[ASSIGNED TASK]
Reproduce all records word for word.

[Data items]
**********

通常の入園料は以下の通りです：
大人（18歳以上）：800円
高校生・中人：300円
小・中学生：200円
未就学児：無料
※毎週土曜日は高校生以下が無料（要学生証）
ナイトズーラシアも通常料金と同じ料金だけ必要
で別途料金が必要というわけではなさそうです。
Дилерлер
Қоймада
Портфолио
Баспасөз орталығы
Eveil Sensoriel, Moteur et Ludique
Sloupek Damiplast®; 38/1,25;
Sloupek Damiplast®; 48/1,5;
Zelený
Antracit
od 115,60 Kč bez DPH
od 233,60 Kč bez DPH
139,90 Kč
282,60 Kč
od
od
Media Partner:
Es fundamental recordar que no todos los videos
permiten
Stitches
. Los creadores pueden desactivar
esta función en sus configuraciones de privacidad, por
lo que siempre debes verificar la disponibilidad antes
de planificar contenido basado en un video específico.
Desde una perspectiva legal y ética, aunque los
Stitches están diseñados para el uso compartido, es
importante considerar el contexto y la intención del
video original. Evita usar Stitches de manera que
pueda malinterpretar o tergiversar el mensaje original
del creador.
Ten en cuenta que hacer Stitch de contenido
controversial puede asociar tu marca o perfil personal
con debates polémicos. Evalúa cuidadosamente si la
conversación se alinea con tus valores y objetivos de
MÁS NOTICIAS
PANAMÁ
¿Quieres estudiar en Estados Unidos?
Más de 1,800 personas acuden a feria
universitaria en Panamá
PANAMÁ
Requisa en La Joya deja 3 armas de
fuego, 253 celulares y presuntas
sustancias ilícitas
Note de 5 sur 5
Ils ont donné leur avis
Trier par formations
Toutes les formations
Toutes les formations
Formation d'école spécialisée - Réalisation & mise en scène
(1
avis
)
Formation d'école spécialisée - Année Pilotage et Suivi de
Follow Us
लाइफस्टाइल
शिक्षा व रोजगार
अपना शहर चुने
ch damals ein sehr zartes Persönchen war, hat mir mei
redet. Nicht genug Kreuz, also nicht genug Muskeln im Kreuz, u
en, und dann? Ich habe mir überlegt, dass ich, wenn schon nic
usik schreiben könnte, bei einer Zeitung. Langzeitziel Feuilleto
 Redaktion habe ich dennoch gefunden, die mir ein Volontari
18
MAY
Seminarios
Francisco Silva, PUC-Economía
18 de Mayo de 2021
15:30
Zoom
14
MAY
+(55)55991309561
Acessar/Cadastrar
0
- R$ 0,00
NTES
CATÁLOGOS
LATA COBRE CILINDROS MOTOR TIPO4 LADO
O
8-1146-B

**********

[RESULT]
通常の入園料は以下の通りです：
大人（18歳以上）：800円
高校生・中人：300円
小・中学生：200円
未就学児：無料
※毎週土曜日は高校生以下が無料（要学生証）
ナイトズーラシアも通常料金と同じ料金だけ必要
で別途料金が必要というわけではなさそうです。
Дилерлер
Қоймада
Портфолио
Баспасөз орталығы
Eveil Sensoriel, Moteur et Ludique
Sloupek Damiplast®; 38/1,25;
Sloupek Damiplast®; 48/1,5;
Zelený
Antracit
od 115,60 Kč bez DPH
od 233,60 Kč bez DPH
139,90 Kč
282,60 Kč
od
od
Media Partner:
Es fundamental recordar que no todos los videos
permiten
Stitches
. Los creadores pueden desactivar
esta función en sus configuraciones de privacidad, por
lo que siempre debes verificar la disponibilidad antes
de planificar contenido basado en un video específico.
Desde una perspectiva legal y ética, aunque los
Stitches están diseñados para el uso compartido, es
importante considerar el contexto y la intención del
video original. Evita usar Stitches de manera que
pueda malinterpretar o tergiversar el mensaje original
del creador.
Ten en cuenta que hacer Stitch de contenido
controversial puede asociar tu marca o perfil personal
con debates polémicos. Evalúa cuidadosamente si la
conversación se alinea con tus valores y objetivos de
MÁS NOTICIAS
PANAMÁ
¿Quieres estudiar en Estados Unidos?
Más de 1,800 personas acuden a feria
universitaria en Panamá
PANAMÁ
Requisa en La Joya deja 3 armas de
fuego, 253 celulares y presuntas
sustancias ilícitas
Note de 5 sur 5
Ils ont donné leur avis
Trier par formations
Toutes les formations
Toutes les formations
Formation d'école spécialisée - Réalisation & mise en scène
(1
avis
)
Formation d'école spécialisée - Année Pilotage et Suivi de
Follow Us
लाइफस्टाइल
शिक्षा व रोजगार
अपना शहर चुने
ch damals ein sehr zartes Persönchen war, hat mir mei
redet. Nicht genug Kreuz, also nicht genug Muskeln im Kreuz, u
en, und dann? Ich habe mir überlegt, dass ich, wenn schon nic
usik schreiben könnte, bei einer Zeitung. Langzeitziel Feuilleto
 Redaktion habe ich dennoch gefunden, die mir ein Volontari
18
MAY
Seminarios
Francisco Silva, PUC-Economía
18 de Mayo de 2021
15:30
Zoom
14
MAY
+(55)55991309561
Acessar/Cadastrar
0
- R$ 0,00
NTES
CATÁLOGOS
LATA COBRE CILINDROS MOTOR TIPO4 LADO
O
8-1146-B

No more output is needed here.